One option I would like is to reduce the bit-rate of the audio. For an educational video you need only low quality mono sound.

One tip is to set your slide maker (I use LibreOffice) for 16:9 format slides, to match a modern widescreen TV. Then generate the slides images at the resolution required. Full HD TV is 1,920x1,080. Content Samurai produced the lower resolution 1,280x720HD TV format typically used for broadcast TV, but down sampled my higher resolution slides very cleanly.

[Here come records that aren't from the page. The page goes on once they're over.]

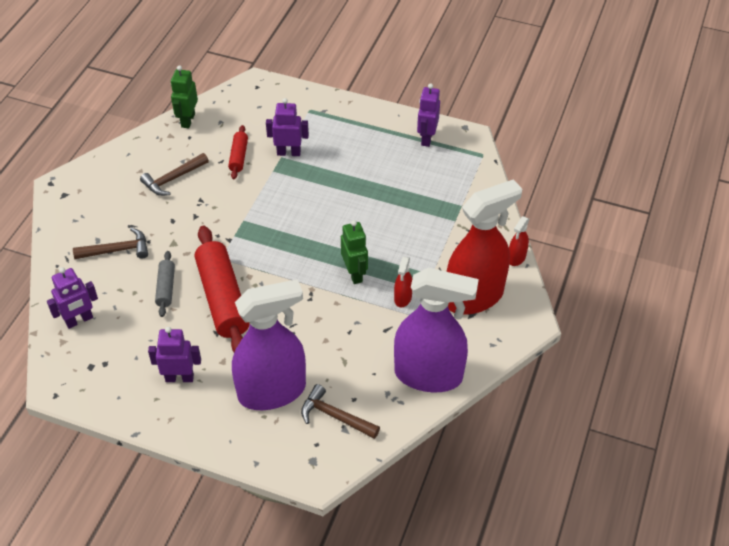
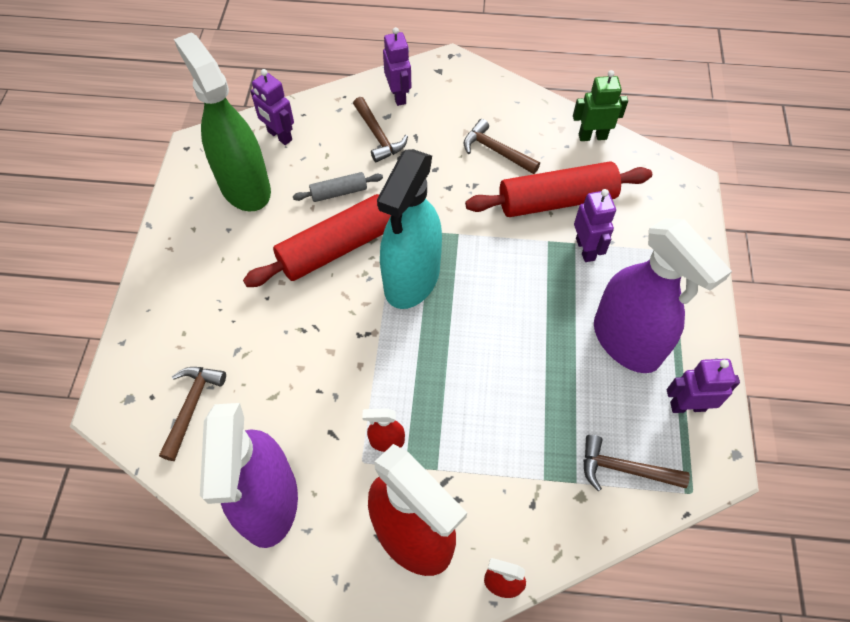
camera: 75 degrees right, 10 degrees up
purple robot [148,327,201,382] -> purple robot moved to [383,27,411,106]
red rolling pin [228,125,248,179] -> red rolling pin [465,161,652,217], size x2.05
purple spray bottle [232,279,306,410] -> purple spray bottle moved to [594,218,732,373]
green robot [341,220,368,284] -> none
none -> green spray bottle [174,33,271,211]
none -> turquoise spray bottle [377,149,442,309]
none -> brown hammer [583,435,690,491]

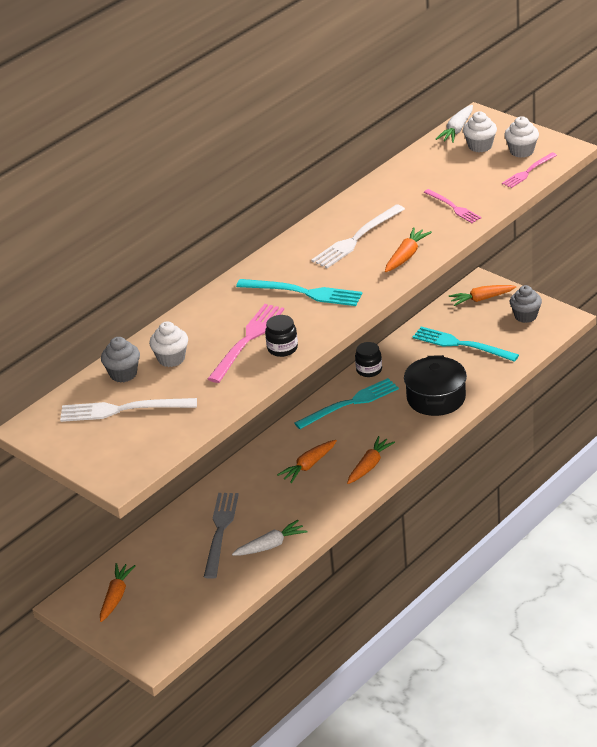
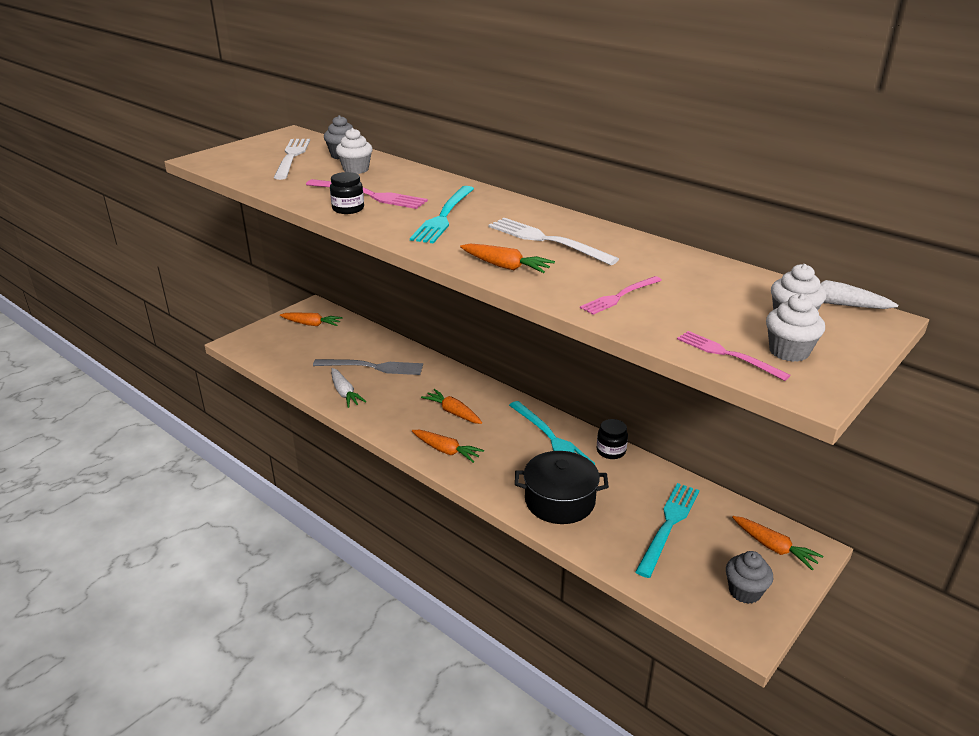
camera: 85 degrees right, 5 degrees down
orange carrot [449,285,516,306] -> orange carrot turned 150 degrees clockwise [732,516,824,570]

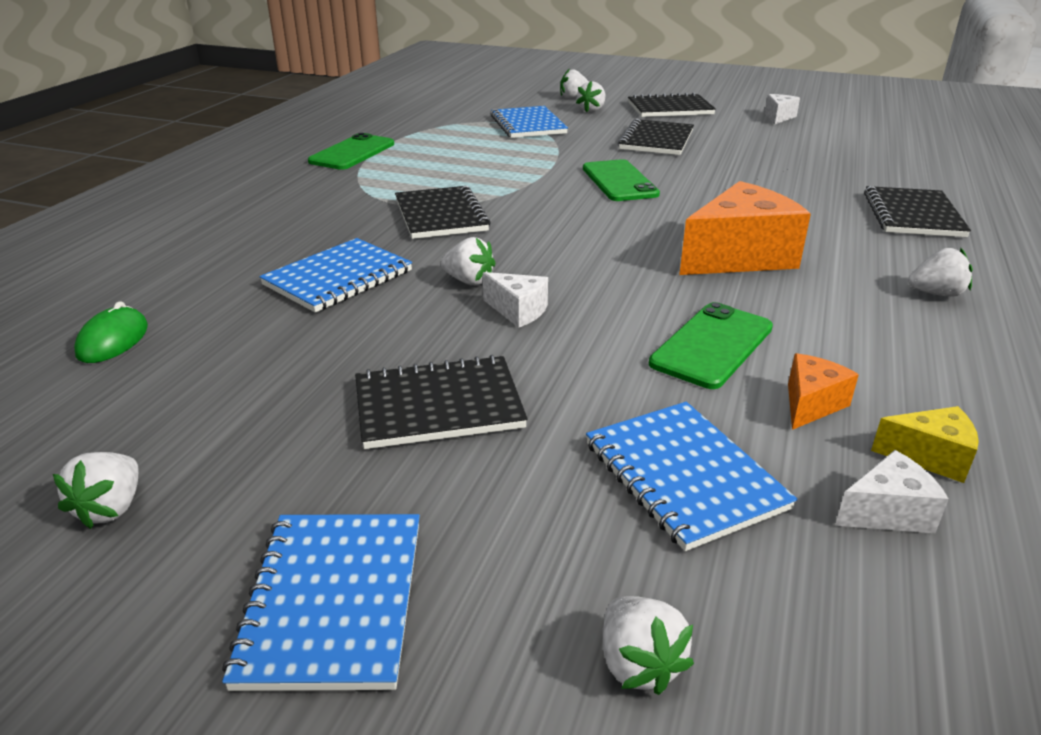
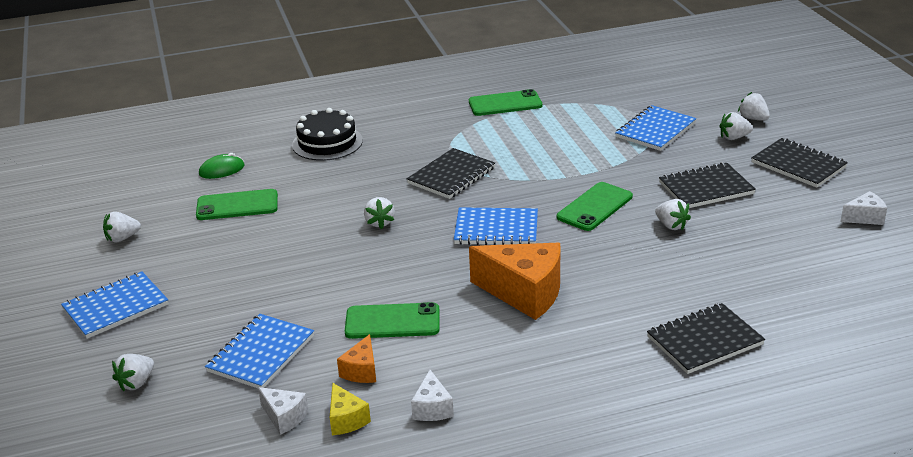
camera: 55 degrees right, 0 degrees up
blue notebook [259,238,412,313] -> blue notebook moved to [454,207,538,245]
black notebook [355,355,528,449] -> none
white cheese [483,272,548,328] -> white cheese moved to [411,370,454,421]
orange cheese [788,353,859,430] -> orange cheese turned 105 degrees clockwise [337,334,376,383]
white strawberry [908,248,973,297] -> white strawberry moved to [655,199,691,230]
none -> green phone [196,189,278,220]
none -> black cake [292,108,363,161]

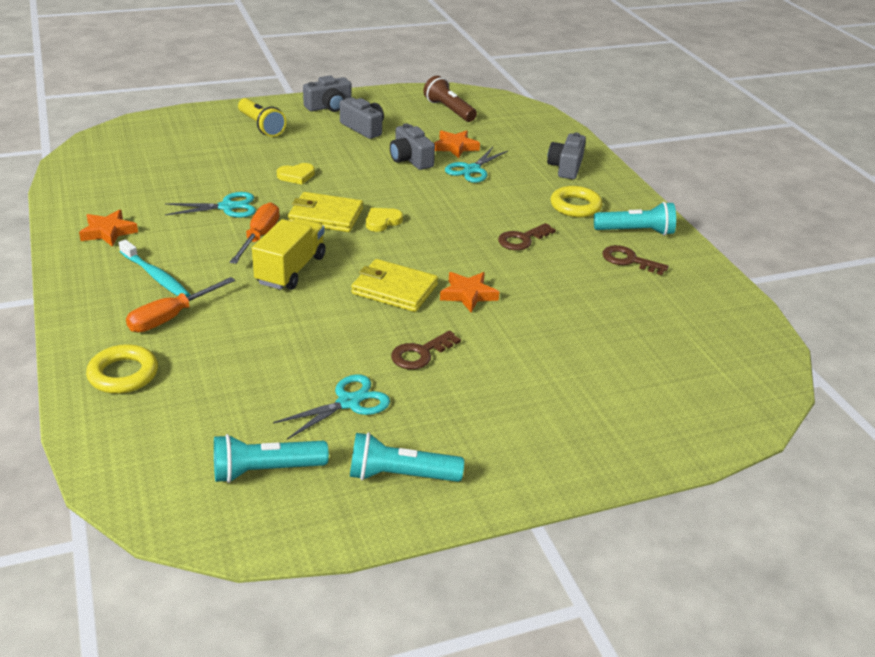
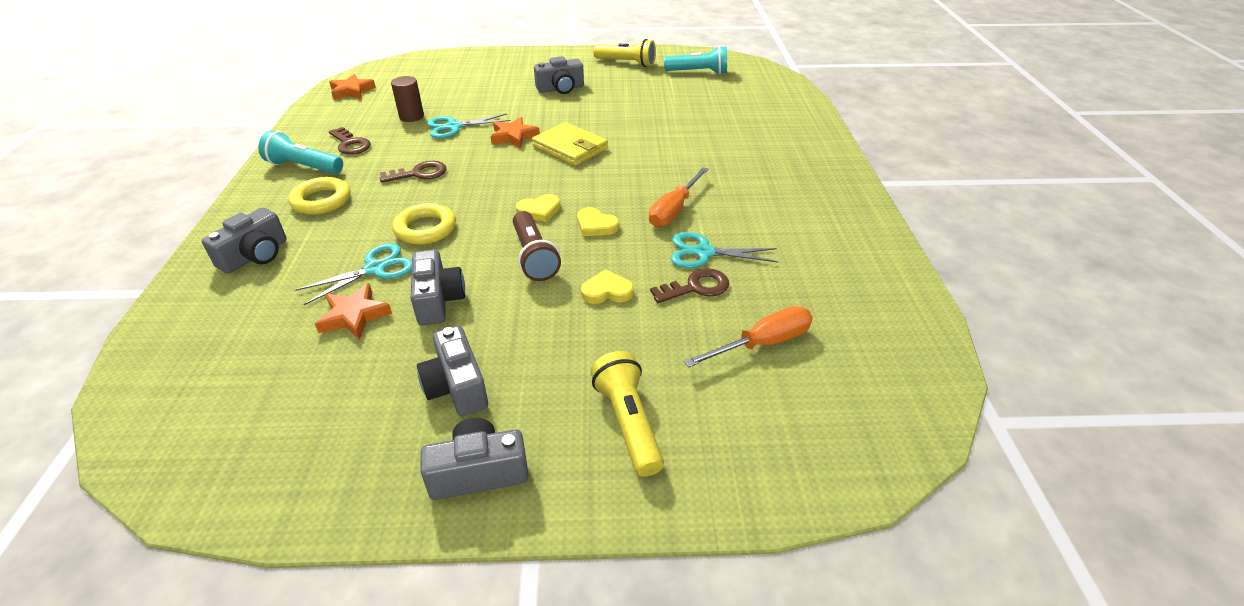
camera: 160 degrees left, 5 degrees up
orange star [79,210,138,247] -> orange star moved to [329,74,376,100]
yellow ring [86,344,158,394] -> yellow ring moved to [392,203,456,245]
turquoise toothbrush [119,240,191,297] -> none
orange screwdriver [126,277,235,332] -> orange screwdriver moved to [684,306,813,368]
yellow truck [252,218,326,290] -> none
turquoise scissors [273,374,390,440] -> turquoise scissors moved to [427,113,511,139]
yellow wallet [288,192,363,232] -> yellow heart [577,207,619,236]
turquoise flashlight [350,433,464,482] -> yellow flashlight [593,39,656,67]
brown key [391,331,461,369] -> brown key moved to [650,268,729,303]
brown flashlight [423,76,477,122] -> brown flashlight moved to [513,211,561,281]
none -> brown cylinder [391,76,424,122]
none -> grey camera [534,56,584,94]

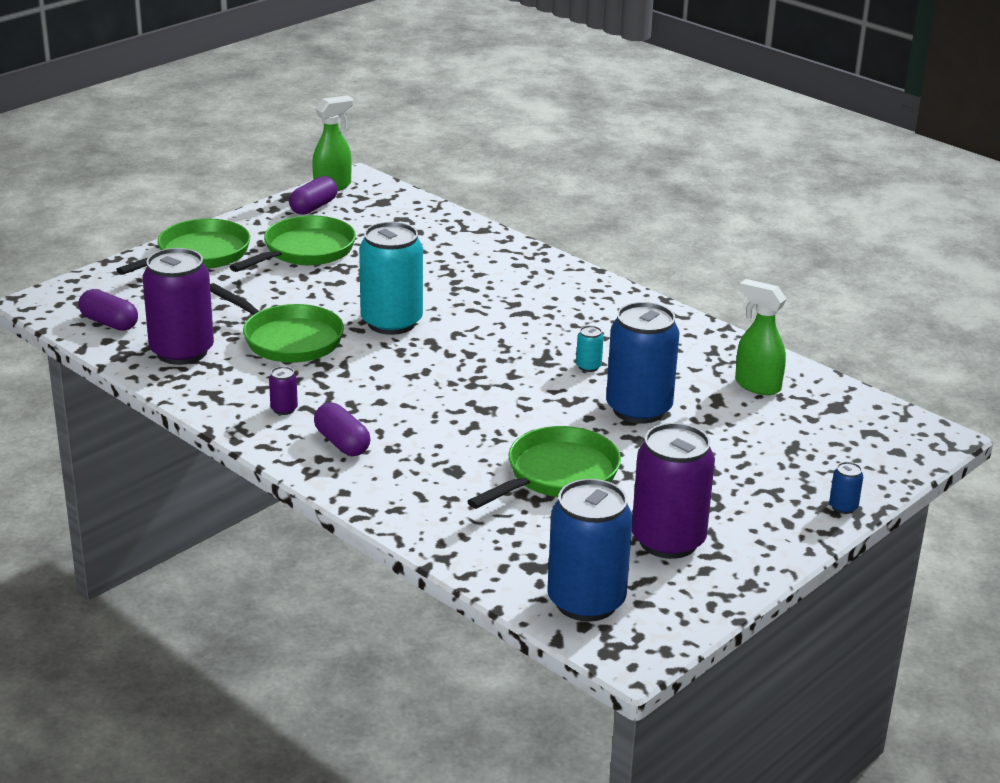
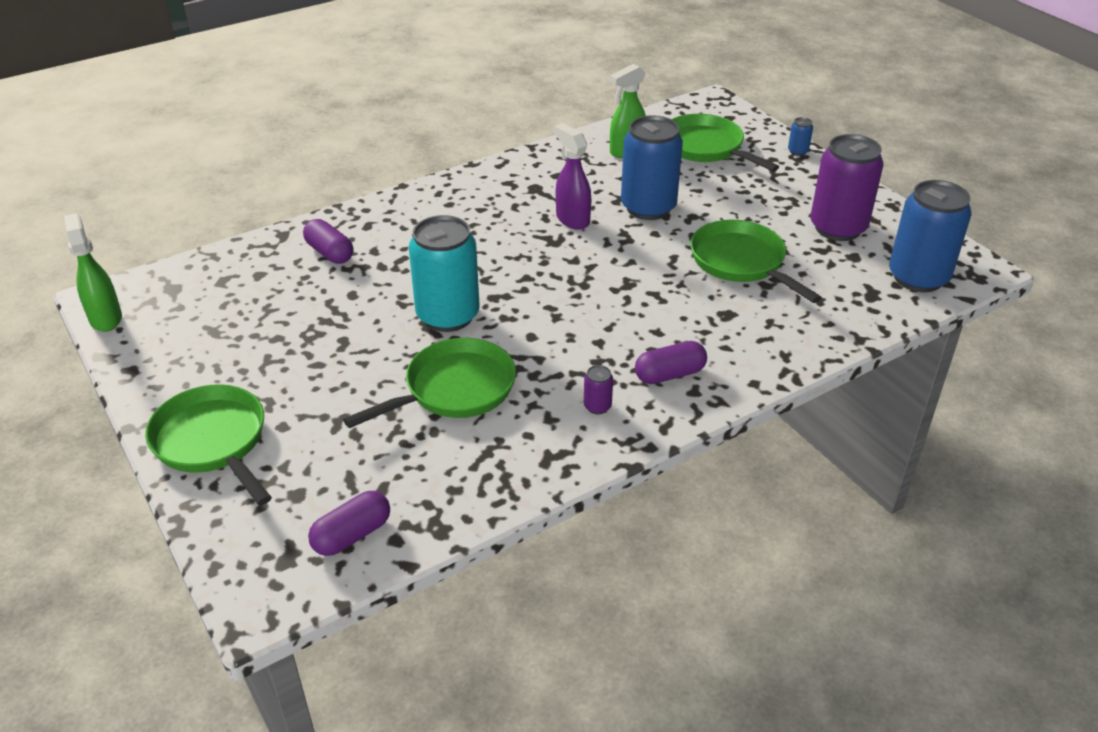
camera: 75 degrees left, 10 degrees up
purple can [143,248,214,365] -> none
green pan [230,215,356,272] -> green pan moved to [671,114,779,172]
purple capsule [289,176,338,215] -> purple capsule moved to [303,219,353,264]
turquoise can [576,325,604,372] -> purple spray bottle [554,123,591,230]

I could not find a way to prepare closed captions within Content Samurai, so I uploaded the video to YouTube, and then downloaded the VTT file it produced. I then uploaded this to the Moodle website, for the students.

Saturday, August 3, 2019

Square One Coworking Space at ANU

The Australian National University has announced "ANU Square One",  a coworking space for "student entrepreneurs working on projects, startups or freelancing". There will be a launch at 5pm, 21 August 2019. Students can apply now to be "onsite" members. As an ANU alumnus, I have applied to be an "off-site" member, to work on the "Async-Sync Learning System".

Thursday, August 1, 2019

InnovationACT 2019 Team Hunt Tuesday

InnovationACT 2019 starts Tuesday in Canberra, with a Team Hunt. This is a ten-week entrepreneurship program, for teams of two to five ANU students (plus a possible "Wildcard entry"). Teams can work on social enterprises, or for-profit ideas.  Teams can share from $50,000 in grants,to develop their idea. I have mentored several successful teams in the past (including "OK RDY"), and volunteered again this year.